SF: “I absolutely favored the Tazapper, hands down! The Stinger seemed great in theory–the same toy for just a little cheaper–but it just didn’t prove worth it. The glaring structural flaws left me reluctant to use it at all anymore. With the Tazapper, I knew what I was getting every time we used it. However, with the Stinger, I wasn’t sure if I was going to get a single shock from the button-press, or two, or just a really hot electrical current that just concerned me more than anything. Surprises are usually fun but not when it has me doubting the actual safety of the toy. Do yourself a favor and splurge the extra $10 for the peace of mind in knowing your toy is safe and consistent with the Tazapper.”
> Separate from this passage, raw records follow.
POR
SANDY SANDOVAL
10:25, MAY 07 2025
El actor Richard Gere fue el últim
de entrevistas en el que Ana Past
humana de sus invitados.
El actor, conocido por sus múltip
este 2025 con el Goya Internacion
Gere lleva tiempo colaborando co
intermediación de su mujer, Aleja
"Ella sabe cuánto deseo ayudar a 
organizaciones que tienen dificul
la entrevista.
If you’d like to buy a Tazapper, they can be purchased from The Kink Shop directly! Alternatively, if you want to try the Stinger for yourself you can snag one for a low price at SheVibe.

xx SF

5 Replies to “Review: Tazapper VS Stinger

  1. The description of the circuit is quite wrong.

    “In this case it (i.e. the capacitor) is the two metal loops at the ends of the prods.”
    No, it isn’t. The capacitance (a measure of how much charge can be stored) of two metal loops 5 millimetres apart is so small (by many, many times) that no sensation could be felt on the skin.

    “When the button is pressed, current travels up to the capacitor and it stores the charge.”
    This is half (well, perhaps a quarter) right.
    First, note that the voltage produced by two AA batteries (approximately 3 volts) is far too low to produce a spark, a zapping noise, or any degree of pain in the skin.
    Instead, a far more complex circuit than that shown in the diagram is used. When the switch is closed, the battery is connected to a circuit that accepts the 3 volts, and uses it to produce a much higher voltage. This higher voltage then passes to the capacitor in the handle of the Tazapper. It is this voltage, stored in the capacitor, and then passed to the two metal loops, that produces the spark, the noise, and the skin sensation.

    Note that if the two metal loops are repeatedly tapped on the skin while the push-button is held down, the sensation becomes noticeably more intense.

    I hope that this is of interest.

    1. The whole point of the article is nothing to do with the circuit system; its about the best toy.

  2. Hands down the Tazapper over the Stinger, I love mine and even have a spare so I never have to live the horror of being without <3

  3. The Tazapper has a switch that discharges the capacitor through a resistor when the button is released apparently the Stinger does not.

  4. Have a Stinger for close to a year now. I don’t know about the Tazapper, but I am in love with the Stinger – but you have to know how to use it (instructions seem to be difficult to find). It has four levels of intensity: push button briefly, release, then touch to skin; push button for a longer time, release and touch to skin; touch to skin and press and release button quickly; touch to skin and press and hold button. This last one can be combined with drawing the prongs across the skin and produce a very intense ‘cutting’ sensation. Very nasty, but no lasting damage, just a prolonged ochy feeling. by travelling across the skin it becomes more likely to ‘touch’ a nerve ending and this produces a very sharp sting that shoots up your arm, or leg or whatever you are touching. Also, because you can pre-charge, it becomes even scarier when brought close because you don’t know if it is charged up or not – no finger on the button! If you don’t know the four play types it can appear random in the intensity of the zaps, but it is not. It is just not being used the way it was designed to be used.